Start of Source excerpt

CG. You celebrate a diverse range of influences. Can you tell us a bit about how your music has evolved over the years?

JD. Well, with Levellers 5 (NOT Levellers!) back in the early John Peel days it was just pretty much a manic rant at times, 'like drunk kids let loose in a music store' said the MNE (true, as in we were like drunk kids…) held together by a great band. Then with Calvin Party we played the indie style of big guitars n' stuff…hey, all in all a pile of Peelie sessions n album releases, it was all a life to live. I headed over to live in Holland and packed in the ‘band thing’ as I wanted to just write songs - not songs for a band, just songs, any which way they came. So started jd meatyard…Ralph Eugene Meatyard was a photographer whose work I liked, interesting stuff for sure, and I needed a ‘name’ to be a solo singer songwriter sort of guy. It worked, we formed a 3 piece in Rotterdam, me and Johan and Nina, sparse - two guitars, a floor tom and snare…but what it opened up was the variety of song - the light n' shade maybe, loud quiet loud. It’s worked well on the albums, the eponymously titled sort of nervous solo debut, then ‘Northern Songs’ with the much demanded ‘Jesse James’ song on through to the new release…we got many indie radio show's support, and plays from Gideon Coe on BBC 6 Music…the new Peelie, which really helps!

CG. Brecht famously said, 'Art is not a mirror held up to reality but a hammer with which to shape it.' How relevant do you think this is now as we face a continued neoliberal assault on the 'cultural
commons', those elements of art and culture that rightly belong to all of us?

End of Source excerpt
Start of Data rows

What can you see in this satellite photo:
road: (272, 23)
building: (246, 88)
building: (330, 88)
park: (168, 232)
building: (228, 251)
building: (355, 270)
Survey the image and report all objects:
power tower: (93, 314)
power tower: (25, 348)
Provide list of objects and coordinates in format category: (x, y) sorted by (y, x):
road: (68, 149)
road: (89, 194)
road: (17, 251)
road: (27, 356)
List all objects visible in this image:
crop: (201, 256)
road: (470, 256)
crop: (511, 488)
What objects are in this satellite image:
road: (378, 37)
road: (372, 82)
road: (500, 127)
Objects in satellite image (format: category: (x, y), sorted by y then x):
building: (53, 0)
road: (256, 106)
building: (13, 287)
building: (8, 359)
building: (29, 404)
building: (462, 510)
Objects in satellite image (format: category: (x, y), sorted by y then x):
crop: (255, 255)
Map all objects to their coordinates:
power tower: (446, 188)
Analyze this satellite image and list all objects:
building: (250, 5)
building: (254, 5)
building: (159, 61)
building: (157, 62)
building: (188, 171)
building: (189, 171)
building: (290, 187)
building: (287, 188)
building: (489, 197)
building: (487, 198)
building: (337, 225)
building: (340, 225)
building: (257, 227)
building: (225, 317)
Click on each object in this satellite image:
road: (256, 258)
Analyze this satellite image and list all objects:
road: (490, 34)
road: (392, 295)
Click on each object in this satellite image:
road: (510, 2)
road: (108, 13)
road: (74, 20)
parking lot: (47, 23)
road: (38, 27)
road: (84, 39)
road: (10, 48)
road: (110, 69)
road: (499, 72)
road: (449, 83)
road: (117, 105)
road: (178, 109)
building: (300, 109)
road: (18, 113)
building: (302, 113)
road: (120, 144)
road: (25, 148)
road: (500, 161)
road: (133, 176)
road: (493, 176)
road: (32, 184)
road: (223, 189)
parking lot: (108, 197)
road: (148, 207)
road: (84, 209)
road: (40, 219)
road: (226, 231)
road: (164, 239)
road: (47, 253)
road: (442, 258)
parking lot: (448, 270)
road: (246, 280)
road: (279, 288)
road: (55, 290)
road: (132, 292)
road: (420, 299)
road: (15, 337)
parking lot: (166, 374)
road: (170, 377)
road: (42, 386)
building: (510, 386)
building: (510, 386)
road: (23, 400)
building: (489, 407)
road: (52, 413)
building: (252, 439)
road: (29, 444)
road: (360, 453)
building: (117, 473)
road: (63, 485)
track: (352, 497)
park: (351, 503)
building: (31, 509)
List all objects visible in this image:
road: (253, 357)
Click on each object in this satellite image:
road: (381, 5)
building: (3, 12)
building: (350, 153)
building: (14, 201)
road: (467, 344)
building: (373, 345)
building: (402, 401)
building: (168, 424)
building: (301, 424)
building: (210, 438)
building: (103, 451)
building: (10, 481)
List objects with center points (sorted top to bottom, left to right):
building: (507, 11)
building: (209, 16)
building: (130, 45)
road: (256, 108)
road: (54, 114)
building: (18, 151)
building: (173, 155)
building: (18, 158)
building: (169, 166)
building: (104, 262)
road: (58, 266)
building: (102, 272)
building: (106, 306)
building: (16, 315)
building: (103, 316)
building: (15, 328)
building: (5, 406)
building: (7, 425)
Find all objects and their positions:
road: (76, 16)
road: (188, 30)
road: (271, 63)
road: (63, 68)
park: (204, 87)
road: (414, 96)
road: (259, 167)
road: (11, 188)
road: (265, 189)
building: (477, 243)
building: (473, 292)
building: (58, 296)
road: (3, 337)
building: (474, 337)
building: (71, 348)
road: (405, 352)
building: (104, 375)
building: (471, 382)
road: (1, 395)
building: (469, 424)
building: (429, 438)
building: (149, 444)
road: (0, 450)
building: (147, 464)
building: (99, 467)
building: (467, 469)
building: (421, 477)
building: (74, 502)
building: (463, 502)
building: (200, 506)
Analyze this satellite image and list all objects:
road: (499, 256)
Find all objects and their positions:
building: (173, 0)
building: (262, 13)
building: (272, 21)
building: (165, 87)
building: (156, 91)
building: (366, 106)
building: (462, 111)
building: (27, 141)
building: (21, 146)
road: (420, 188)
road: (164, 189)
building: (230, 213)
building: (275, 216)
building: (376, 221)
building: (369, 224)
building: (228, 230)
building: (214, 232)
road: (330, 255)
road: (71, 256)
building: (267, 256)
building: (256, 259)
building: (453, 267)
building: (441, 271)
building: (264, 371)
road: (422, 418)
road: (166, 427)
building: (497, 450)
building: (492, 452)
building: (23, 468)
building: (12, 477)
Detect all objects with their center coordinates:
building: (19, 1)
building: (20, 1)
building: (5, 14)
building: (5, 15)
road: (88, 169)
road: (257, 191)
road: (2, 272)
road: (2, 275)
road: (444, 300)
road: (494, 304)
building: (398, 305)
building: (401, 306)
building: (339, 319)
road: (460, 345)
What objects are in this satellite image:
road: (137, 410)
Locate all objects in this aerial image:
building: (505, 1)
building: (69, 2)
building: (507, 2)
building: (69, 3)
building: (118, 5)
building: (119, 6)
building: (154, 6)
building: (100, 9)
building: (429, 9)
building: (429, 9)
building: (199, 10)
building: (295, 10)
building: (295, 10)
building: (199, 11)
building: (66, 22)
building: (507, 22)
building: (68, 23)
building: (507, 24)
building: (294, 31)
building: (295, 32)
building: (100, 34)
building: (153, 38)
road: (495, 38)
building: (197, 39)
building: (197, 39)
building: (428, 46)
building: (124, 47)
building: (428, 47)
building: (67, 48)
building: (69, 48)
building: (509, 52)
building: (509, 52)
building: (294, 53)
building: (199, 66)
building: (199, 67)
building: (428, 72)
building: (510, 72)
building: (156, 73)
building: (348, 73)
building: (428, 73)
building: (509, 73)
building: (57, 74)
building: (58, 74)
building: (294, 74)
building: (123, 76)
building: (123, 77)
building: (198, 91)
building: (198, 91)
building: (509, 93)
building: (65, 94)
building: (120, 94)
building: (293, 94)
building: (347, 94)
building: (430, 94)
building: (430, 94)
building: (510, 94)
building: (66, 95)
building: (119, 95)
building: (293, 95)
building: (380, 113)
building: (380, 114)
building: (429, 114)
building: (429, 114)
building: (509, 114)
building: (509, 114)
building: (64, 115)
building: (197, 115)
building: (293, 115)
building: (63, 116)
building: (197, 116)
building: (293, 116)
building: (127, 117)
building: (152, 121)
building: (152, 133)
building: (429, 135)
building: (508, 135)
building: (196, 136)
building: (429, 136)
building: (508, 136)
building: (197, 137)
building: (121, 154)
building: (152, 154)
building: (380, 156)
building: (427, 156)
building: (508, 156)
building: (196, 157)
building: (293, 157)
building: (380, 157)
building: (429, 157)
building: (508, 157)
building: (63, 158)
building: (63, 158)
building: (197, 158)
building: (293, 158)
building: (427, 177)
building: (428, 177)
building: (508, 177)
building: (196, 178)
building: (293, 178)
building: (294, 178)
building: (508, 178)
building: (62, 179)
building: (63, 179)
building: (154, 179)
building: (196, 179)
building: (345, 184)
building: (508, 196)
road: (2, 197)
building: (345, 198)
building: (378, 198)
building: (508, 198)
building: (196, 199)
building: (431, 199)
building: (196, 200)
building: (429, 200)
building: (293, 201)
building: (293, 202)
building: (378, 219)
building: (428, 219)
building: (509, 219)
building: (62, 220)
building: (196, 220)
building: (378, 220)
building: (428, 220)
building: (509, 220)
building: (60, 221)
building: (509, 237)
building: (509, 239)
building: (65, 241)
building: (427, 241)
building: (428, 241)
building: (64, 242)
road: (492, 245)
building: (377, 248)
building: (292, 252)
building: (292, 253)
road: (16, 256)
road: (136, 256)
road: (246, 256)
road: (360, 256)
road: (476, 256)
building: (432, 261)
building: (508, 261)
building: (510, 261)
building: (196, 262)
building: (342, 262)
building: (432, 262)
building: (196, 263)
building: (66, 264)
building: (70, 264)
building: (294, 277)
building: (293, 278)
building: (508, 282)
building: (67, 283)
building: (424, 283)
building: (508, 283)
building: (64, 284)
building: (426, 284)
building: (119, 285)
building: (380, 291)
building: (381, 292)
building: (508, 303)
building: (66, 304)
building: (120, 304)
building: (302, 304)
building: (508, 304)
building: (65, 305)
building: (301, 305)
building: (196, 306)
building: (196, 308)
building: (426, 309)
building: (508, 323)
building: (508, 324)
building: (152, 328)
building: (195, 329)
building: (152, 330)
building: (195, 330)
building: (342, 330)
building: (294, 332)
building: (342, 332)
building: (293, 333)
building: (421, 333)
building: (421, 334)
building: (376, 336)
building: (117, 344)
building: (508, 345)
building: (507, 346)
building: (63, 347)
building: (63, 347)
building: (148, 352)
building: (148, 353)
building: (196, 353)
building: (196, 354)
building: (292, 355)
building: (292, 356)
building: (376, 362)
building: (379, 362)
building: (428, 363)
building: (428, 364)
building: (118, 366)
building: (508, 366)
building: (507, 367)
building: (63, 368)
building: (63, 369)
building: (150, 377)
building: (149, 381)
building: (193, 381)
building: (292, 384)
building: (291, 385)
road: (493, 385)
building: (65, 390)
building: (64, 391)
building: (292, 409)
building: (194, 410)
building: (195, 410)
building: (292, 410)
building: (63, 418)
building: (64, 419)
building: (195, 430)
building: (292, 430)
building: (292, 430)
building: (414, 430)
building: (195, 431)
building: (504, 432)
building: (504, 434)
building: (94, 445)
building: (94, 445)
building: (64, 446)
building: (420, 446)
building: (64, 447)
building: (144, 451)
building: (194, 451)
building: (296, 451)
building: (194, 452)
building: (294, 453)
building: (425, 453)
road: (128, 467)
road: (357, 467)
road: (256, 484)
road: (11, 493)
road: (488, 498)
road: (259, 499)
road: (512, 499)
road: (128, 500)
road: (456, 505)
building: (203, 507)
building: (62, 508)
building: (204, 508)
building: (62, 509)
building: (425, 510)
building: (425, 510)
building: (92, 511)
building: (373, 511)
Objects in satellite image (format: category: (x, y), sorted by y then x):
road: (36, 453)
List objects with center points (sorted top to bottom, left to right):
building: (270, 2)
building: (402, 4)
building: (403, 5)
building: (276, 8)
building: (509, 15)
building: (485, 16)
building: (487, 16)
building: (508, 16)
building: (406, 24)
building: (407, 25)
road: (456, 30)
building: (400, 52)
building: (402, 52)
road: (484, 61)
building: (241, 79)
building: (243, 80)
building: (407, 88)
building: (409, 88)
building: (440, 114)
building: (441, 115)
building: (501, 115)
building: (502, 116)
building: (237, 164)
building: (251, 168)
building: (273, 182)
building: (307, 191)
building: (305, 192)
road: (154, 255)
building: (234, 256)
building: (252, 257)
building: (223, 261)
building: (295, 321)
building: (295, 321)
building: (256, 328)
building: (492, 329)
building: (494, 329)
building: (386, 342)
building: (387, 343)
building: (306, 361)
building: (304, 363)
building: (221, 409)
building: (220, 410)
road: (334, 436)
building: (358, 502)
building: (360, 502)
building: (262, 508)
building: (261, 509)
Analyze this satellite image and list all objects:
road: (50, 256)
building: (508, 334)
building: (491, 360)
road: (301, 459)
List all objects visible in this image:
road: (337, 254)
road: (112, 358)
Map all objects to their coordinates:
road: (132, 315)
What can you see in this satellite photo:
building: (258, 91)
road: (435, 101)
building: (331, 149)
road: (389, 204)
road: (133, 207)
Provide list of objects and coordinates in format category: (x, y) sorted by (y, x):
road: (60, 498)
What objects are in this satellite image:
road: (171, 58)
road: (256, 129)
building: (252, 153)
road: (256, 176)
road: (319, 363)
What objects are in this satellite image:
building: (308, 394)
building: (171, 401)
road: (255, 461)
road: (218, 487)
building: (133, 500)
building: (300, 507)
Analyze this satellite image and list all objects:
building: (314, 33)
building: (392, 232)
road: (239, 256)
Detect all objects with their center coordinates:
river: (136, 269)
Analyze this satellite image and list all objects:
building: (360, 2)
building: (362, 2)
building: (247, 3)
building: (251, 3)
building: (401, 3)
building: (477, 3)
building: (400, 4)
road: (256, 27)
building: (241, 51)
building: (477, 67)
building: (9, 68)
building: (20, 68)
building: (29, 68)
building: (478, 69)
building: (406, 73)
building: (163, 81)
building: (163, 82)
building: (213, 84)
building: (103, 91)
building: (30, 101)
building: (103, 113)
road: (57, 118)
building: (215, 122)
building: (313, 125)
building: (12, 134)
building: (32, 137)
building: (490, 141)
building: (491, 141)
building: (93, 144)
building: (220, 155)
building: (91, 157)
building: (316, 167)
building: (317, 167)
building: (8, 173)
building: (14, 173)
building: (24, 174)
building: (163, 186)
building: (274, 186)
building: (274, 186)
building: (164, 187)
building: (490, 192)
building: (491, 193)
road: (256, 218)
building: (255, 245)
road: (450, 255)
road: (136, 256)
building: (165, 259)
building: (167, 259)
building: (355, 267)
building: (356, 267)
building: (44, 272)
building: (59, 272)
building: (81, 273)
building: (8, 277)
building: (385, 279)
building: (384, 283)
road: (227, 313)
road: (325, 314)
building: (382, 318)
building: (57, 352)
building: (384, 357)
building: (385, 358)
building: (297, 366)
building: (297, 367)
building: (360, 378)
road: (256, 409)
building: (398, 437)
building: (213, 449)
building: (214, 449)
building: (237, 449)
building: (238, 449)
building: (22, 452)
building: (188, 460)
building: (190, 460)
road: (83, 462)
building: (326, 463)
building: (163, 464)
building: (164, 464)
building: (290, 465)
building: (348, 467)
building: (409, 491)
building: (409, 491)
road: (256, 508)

End of Data rows

Reproduce the interview excerpt word for word, from "CG. Brecht famously" up to and including "to all of us?".

CG. Brecht famously said, 'Art is not a mirror held up to reality but a hammer with which to shape it.' How relevant do you think this is now as we face a continued neoliberal assault on the 'cultural
commons', those elements of art and culture that rightly belong to all of us?